LGMT with nits and with green CI

libcxx/include/__algorithm/copy.h
24 ↗(On Diff #456586)

would it be possible to make this not a template?

27–30 ↗(On Diff #456586)

I understand it is not a problem but putting a completely unconstrained overload into the __overload struct makes me a bit concerned. I understand it is working right now because the other overload's signature takes a pointer, which is more specific than this one. Having said that, I don't think putting a constraint helps it in any way.

46 ↗(On Diff #456586)

would it be possible to put __copy_trivial definition inside this header? AFAICT, the common header only reuses __copy_trivial_impl not __copy_trivial

libcxx/include/__algorithm/copy_move_common.h
105–108

AFAIK, this is not an aggregate pre c++17 and you will need a constructor

110–119

nit: would _Lazy<_And<... work here?

143

extra nit and not an issue: I don't like the name Naive but I don't anything better

libcxx/include/__algorithm/move.h
33

question: if the input is a contiguous iterator pointing to a trivially copyable/moveable type, but the iterator has specialised iter_move ( yes it is very contrived), would the move dispatch to the overload that unwraps the contiguous iterator to pointer and call memmove without going through the specialised iter_move?

var-const updated this revision to Diff 456895.Aug 31 2022, 1:53 AM
var-const marked 21 inline comments as done.

Address feedback

libcxx/include/__algorithm/copy.h
27 ↗(On Diff #456586)

Restored _Sent. I didn't think this qualifies as a range algorithm, but now that you mention it, I presume it does (I still don't think having two different name conventions is a good idea).

27–30 ↗(On Diff #456586)

Yes, the idea is that pointers are more specialized. I actually had mutually-exclusive constraints in an earlier revision, but relying on pointers seems to provide a nice simplification.

46 ↗(On Diff #456586)

I'd rather keep everything related to the memmove optimization in one place. One of the goals of this patch was to make these details leak out as little as possible into the actual algorithms.

libcxx/include/__algorithm/copy_backward.h
38 ↗(On Diff #456586)

I think @huixie90 pointed out previously that make_pair creates copies of the arguments in C++03 mode.

:::::

# GIVEN PROBLEM:
Please write what comes next in the libc++ code review thread above, picking up after its last comment.

:::::

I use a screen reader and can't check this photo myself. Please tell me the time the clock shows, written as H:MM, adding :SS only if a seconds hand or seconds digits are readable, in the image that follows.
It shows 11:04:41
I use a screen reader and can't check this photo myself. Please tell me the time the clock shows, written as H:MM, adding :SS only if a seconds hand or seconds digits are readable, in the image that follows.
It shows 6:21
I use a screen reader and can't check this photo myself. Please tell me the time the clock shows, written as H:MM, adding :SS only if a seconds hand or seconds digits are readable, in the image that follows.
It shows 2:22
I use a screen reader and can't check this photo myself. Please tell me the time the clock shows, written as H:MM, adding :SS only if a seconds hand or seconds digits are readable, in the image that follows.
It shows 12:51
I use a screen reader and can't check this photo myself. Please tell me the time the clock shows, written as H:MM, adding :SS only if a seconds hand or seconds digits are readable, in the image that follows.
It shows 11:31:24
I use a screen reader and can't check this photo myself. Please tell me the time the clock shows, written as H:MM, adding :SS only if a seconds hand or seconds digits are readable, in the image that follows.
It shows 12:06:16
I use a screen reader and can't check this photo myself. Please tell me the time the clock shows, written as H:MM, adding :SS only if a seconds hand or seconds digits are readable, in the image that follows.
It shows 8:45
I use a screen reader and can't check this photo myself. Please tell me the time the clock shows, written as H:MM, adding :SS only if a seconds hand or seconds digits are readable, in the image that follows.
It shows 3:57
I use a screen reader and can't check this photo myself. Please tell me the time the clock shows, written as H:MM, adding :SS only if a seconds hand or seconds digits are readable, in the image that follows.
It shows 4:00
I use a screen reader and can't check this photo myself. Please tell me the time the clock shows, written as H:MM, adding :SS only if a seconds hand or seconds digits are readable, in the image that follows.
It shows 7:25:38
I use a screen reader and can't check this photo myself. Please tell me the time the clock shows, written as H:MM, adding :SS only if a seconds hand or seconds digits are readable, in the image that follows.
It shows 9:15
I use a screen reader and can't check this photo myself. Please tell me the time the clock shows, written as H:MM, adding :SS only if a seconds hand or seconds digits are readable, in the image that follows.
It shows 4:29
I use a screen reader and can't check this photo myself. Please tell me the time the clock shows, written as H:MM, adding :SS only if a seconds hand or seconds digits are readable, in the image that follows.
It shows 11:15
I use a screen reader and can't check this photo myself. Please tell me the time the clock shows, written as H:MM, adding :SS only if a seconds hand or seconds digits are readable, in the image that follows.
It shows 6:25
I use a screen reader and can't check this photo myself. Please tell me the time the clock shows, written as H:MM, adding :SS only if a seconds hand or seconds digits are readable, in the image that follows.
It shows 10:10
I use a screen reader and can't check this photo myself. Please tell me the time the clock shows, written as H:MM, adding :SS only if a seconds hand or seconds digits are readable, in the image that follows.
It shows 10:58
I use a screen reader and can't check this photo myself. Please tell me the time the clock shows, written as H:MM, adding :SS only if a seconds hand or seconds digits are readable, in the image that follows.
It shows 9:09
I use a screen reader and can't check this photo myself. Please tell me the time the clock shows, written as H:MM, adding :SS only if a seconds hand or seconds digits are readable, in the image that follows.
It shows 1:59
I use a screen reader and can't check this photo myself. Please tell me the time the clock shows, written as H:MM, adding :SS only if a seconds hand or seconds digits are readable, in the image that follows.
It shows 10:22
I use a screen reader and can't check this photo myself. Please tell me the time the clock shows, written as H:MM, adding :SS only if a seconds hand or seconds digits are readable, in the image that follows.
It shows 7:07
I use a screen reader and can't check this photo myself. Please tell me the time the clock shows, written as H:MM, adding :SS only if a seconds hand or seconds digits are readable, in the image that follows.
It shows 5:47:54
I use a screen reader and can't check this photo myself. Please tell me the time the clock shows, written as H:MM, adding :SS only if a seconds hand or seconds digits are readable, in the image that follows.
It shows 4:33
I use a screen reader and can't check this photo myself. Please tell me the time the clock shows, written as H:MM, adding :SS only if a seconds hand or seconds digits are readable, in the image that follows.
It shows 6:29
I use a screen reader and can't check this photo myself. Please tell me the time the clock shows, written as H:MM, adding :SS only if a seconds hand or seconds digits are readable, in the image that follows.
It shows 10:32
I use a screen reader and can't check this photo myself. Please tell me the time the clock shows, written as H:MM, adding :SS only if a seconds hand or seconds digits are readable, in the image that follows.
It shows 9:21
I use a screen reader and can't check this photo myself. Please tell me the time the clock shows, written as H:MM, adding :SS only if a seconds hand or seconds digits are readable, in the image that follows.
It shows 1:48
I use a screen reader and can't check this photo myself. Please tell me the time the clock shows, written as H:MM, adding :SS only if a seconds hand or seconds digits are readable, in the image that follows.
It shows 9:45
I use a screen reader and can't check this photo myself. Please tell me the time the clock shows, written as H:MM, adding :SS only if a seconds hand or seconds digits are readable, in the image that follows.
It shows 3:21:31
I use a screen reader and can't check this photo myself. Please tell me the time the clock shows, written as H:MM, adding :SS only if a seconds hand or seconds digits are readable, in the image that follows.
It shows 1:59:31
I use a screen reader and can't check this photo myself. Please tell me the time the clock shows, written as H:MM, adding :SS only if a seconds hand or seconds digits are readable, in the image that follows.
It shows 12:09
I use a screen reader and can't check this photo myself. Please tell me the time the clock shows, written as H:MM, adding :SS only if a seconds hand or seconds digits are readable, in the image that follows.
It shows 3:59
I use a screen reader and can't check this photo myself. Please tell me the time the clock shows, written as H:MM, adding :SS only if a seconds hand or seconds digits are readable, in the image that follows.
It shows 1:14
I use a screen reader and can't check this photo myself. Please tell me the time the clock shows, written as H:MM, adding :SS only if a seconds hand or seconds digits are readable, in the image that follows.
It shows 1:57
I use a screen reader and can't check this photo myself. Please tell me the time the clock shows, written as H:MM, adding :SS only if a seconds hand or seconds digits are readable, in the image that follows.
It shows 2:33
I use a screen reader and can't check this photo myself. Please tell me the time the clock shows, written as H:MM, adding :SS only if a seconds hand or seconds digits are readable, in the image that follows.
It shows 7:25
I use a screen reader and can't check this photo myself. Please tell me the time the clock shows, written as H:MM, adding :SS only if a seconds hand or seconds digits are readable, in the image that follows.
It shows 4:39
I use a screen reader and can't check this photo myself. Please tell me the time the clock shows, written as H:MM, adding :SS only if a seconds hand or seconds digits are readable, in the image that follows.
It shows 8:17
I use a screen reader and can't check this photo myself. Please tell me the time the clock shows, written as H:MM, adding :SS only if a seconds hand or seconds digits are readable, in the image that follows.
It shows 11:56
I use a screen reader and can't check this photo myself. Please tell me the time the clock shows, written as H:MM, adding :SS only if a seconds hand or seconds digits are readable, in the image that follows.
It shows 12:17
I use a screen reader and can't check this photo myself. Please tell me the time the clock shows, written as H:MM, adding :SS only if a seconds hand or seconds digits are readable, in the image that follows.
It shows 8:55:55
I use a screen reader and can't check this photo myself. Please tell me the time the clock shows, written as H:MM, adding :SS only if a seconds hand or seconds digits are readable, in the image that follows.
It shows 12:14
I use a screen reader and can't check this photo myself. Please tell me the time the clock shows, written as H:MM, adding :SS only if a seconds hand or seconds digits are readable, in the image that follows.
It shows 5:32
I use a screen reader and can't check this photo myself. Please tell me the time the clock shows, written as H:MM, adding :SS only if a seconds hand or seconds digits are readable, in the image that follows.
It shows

:::::

# WRITTEN RESPONSE:
52 ↗(On Diff #456586)

Thanks for noticing! I started working on this patch a while ago, this is probably a rudiment from that time.

libcxx/include/__algorithm/copy_move_common.h
35

The original form of this code was (with slight NFC reformatting):

if (__libcpp_is_constant_evaluated()
#ifndef _LIBCPP_COMPILER_GCC
      && !is_trivially_copyable<_InValueT>::value
#endif
     ) {
    return std::__copy_impl<_InValueT*, _InValueT*, _OutValueT*>(__first, __last, __result);
  }
  const size_t __n = static_cast<size_t>(__last - __first);
  if (__n > 0)
    ::__builtin_memmove(__result, __first, __n * sizeof(_OutValueT));
  return std::make_pair(__first + __n, __result + __n);

Unless I'm missing something obvious, __builtin_memmove was never called during constant evaluation.

110–119

Probably. What would be the advantage of using _Lazy here?

116

This isn't necessarily a sentinel in the C++20-concept sense. This can be instantiated with e.g. a pair of input iterators that aren't copyable.

libcxx/include/__algorithm/unwrap_iter.h
36 ↗(On Diff #456586)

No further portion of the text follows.